Ten years ago, the United Kingdom was largely unaware of the Spritz and its bittersweet charms. The Negroni was gaining popularity in our bars, a European import that dovetailed nicely with a general levelling-up of our national cocktail programme. But most of the Aperol in these parts was gathering dust in last generation’s Italian restaurants. This all changed when some canny marketing spend by Aperol’s owner, the drinks titan Gruppo Campari, put bright orange deckchairs and branded glassware in cities up-and-down the country. In just a few years, we became a nation of Spritz drinkers – captivated by the light, appetite stimulating, low-ABV afternooner to such an extent that it’s come to overshadow homegrown favourites like Pimm’s.
What do I need to make one?
The basic formula for a spritz is easy:
50ml Bitter liqueur
25ml Soda water
Pour your bitter into a glass filled with ice, a large wine glass is commonly used but a generously sized tumbler will work just as well. Don’t be tempted to skimp on the ice as your drink will just wind up flat and lukewarm – the very opposite of a Spritz. Gently pour your prosecco to make sure you don’t break the bubbles and give it a gentle stir with a barspoon – or a teaspoon if that’s what’s to hand. Any prosecco will do, but as wines go they do skew fairly sweet, so one described as ‘extra dry’ or ‘brut’ will usually work best.
Next, top with soda water. The kind that comes in small cans or bottles is preferable as you can guarantee it’ll be nice and lively when you come to pour. The proportions of prosecco and soda can be judged by eye. Measuring out fizzy ingredients is way too fussy to bother with and will just knock the sparkle out of them anyway.
Once you’re done, garnish with a wedge of citrus fruit – orange or grapefruit are the classics – and a green olive if you like. Drinks like this are designed to be taken with snacks while you watch the afternoon turn into evening, so the salty olive really brings things together.
What about the bitters?
The proliferation of Aperol has led to the widespread belief that the name of the cocktail is the Aperol Spritz, when in fact what you’re dealing with there is a Spritz made with Aperol. There’s a whole world of bitter liqueurs and aromatised wines that work in this serve that’s well worth exploring.
Bitters are ubiquitous over much of Europe. These herbal infusions vary regionally, acting as vectors for the fauna and culture of the places they’re made. You’ll find them in France, Germany, Hungary and Scandinavia, but nowhere are they more concentrated than Italy. Bitters have been taken there for centuries as curatives and general mood elevators, sometimes in short measures and sometimes with a little wine to help them go down.

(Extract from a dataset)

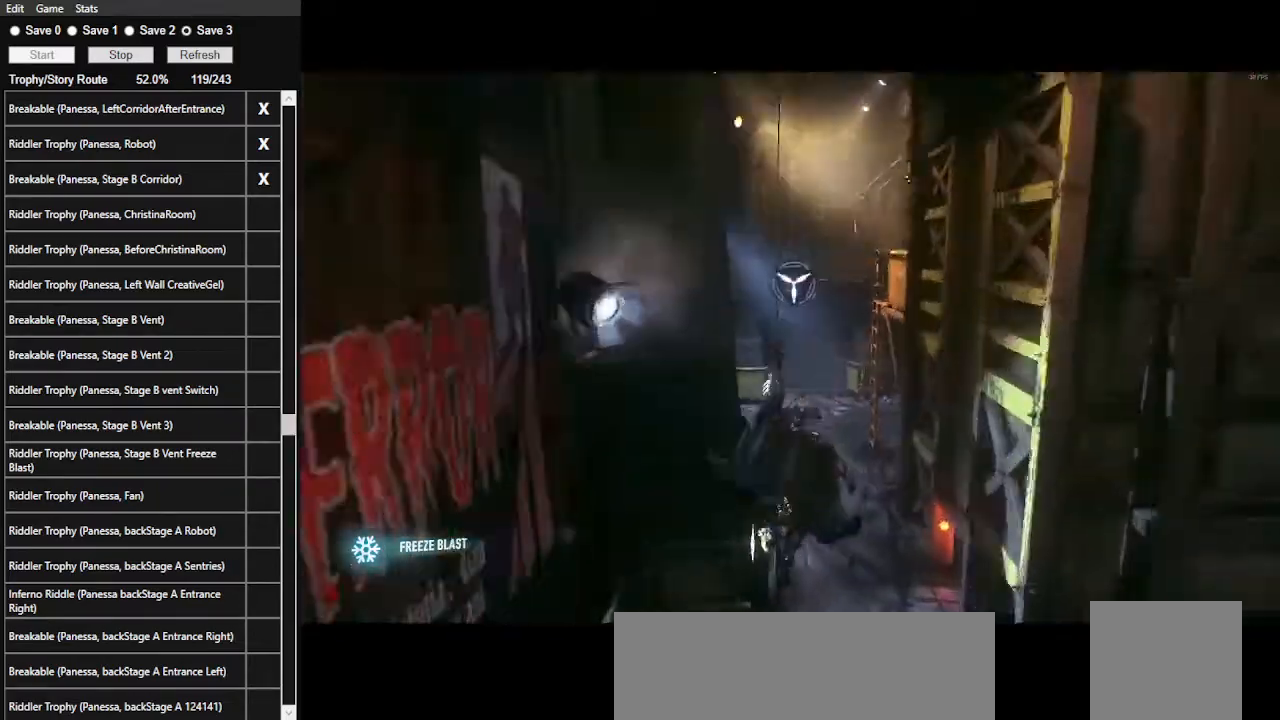
{"keys": [], "mouse": [], "events": []}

The Aperol spritz is a fine thing – highlighter orange and not too bitter, it makes a good introduction to the world of aperitif. That said, it’s a little on the sweet side and can get cloying after a while. A nice option if you’re seeking something drier is Aperol’s big brother, Campari (£16 – Sainsbury’s) . A Spritz made to the same specs given above will be darker in colour and a touch more balanced, making for a refreshing sundowner that’s great company for a few early-evening bites. Another great option is Tempus Fugit Gran Classico (£28.95 – The Whisky Exchange) from Switzerland, which makes a seriously grown-up drink with deep earthiness and fresh alpine herbs on the palate.
Mia Johansson, co-founder of Bar Swift – which operates in Soho and Shoreditch – recommends getting creative and reaching for vermouth in place of the traditional bitters. ‘An Aperol spritz never fails in our house, it's a classic after all. But I love working with vermouths in general for Spritzes and adding a dash of orange bitters to enhance the bitter herbs in the vermouth. Pick of the crop for me would be a Noilly Prat dry, or any Amber vermouth as well.’ The French classic Noilly Prat (£12 – Waitrose) makes a brilliantly dry spritz that will set you up perfectly for dinner. As ever, keep your vermouth in the fridge after opening, it is wine and it does go bad. When it comes to orange bitters, the version made by German firm the Bitter Truth (£14.75 – TWE) is the benchmark and absolutely deserves a place in your cocktail cabinet.
Londinio Rosé Vermouth (£18.95 – Master of Malt) also works an absolute charm in a Spritz, bringing little hints of red apple and dried berries to the party. It’s made in West London, using English wine so what you’ve got here is a nice way to support small British business while you get your drink on.
Like all great drinks, the Spritz is more of a template than a hard and fast recipe. ‘Creating a Spritz is delightfully easy and fun, you need a bit of sweetness, a bit of bite and a lot of fizz and ice,’ says Mia. ‘When you understand these parts, you can change them according to your own favourite flavour combos. A classic Spritz wouldn't have fresh juice in it, it is there to whet your palate and fresh citrus can have the opposite effect. But feel free to use slices of citrus fruit for aroma and visual effect. We have a Solstice Spritz at Swift which is a returning menu favourite, beautifully balanced with Martini Bitter, Blood Orange Vermouth, Passionfruit syrup and Prosecco. Delish!’
One of the advantages of cocktails like this is that they offer a forgiving formula that rewards experimentation. If you want a drink with a little more kick as the evening wears on, add half-a-measure of gin. If your Spritz is coming out a little sweet, try a dash of dry fino Sherry to balance things out. Do as Mia suggests and play around with a jigger of fruit syrup or different combinations of vermouth and bitter. The combinations are endless and you can always drink your mistakes. Salute!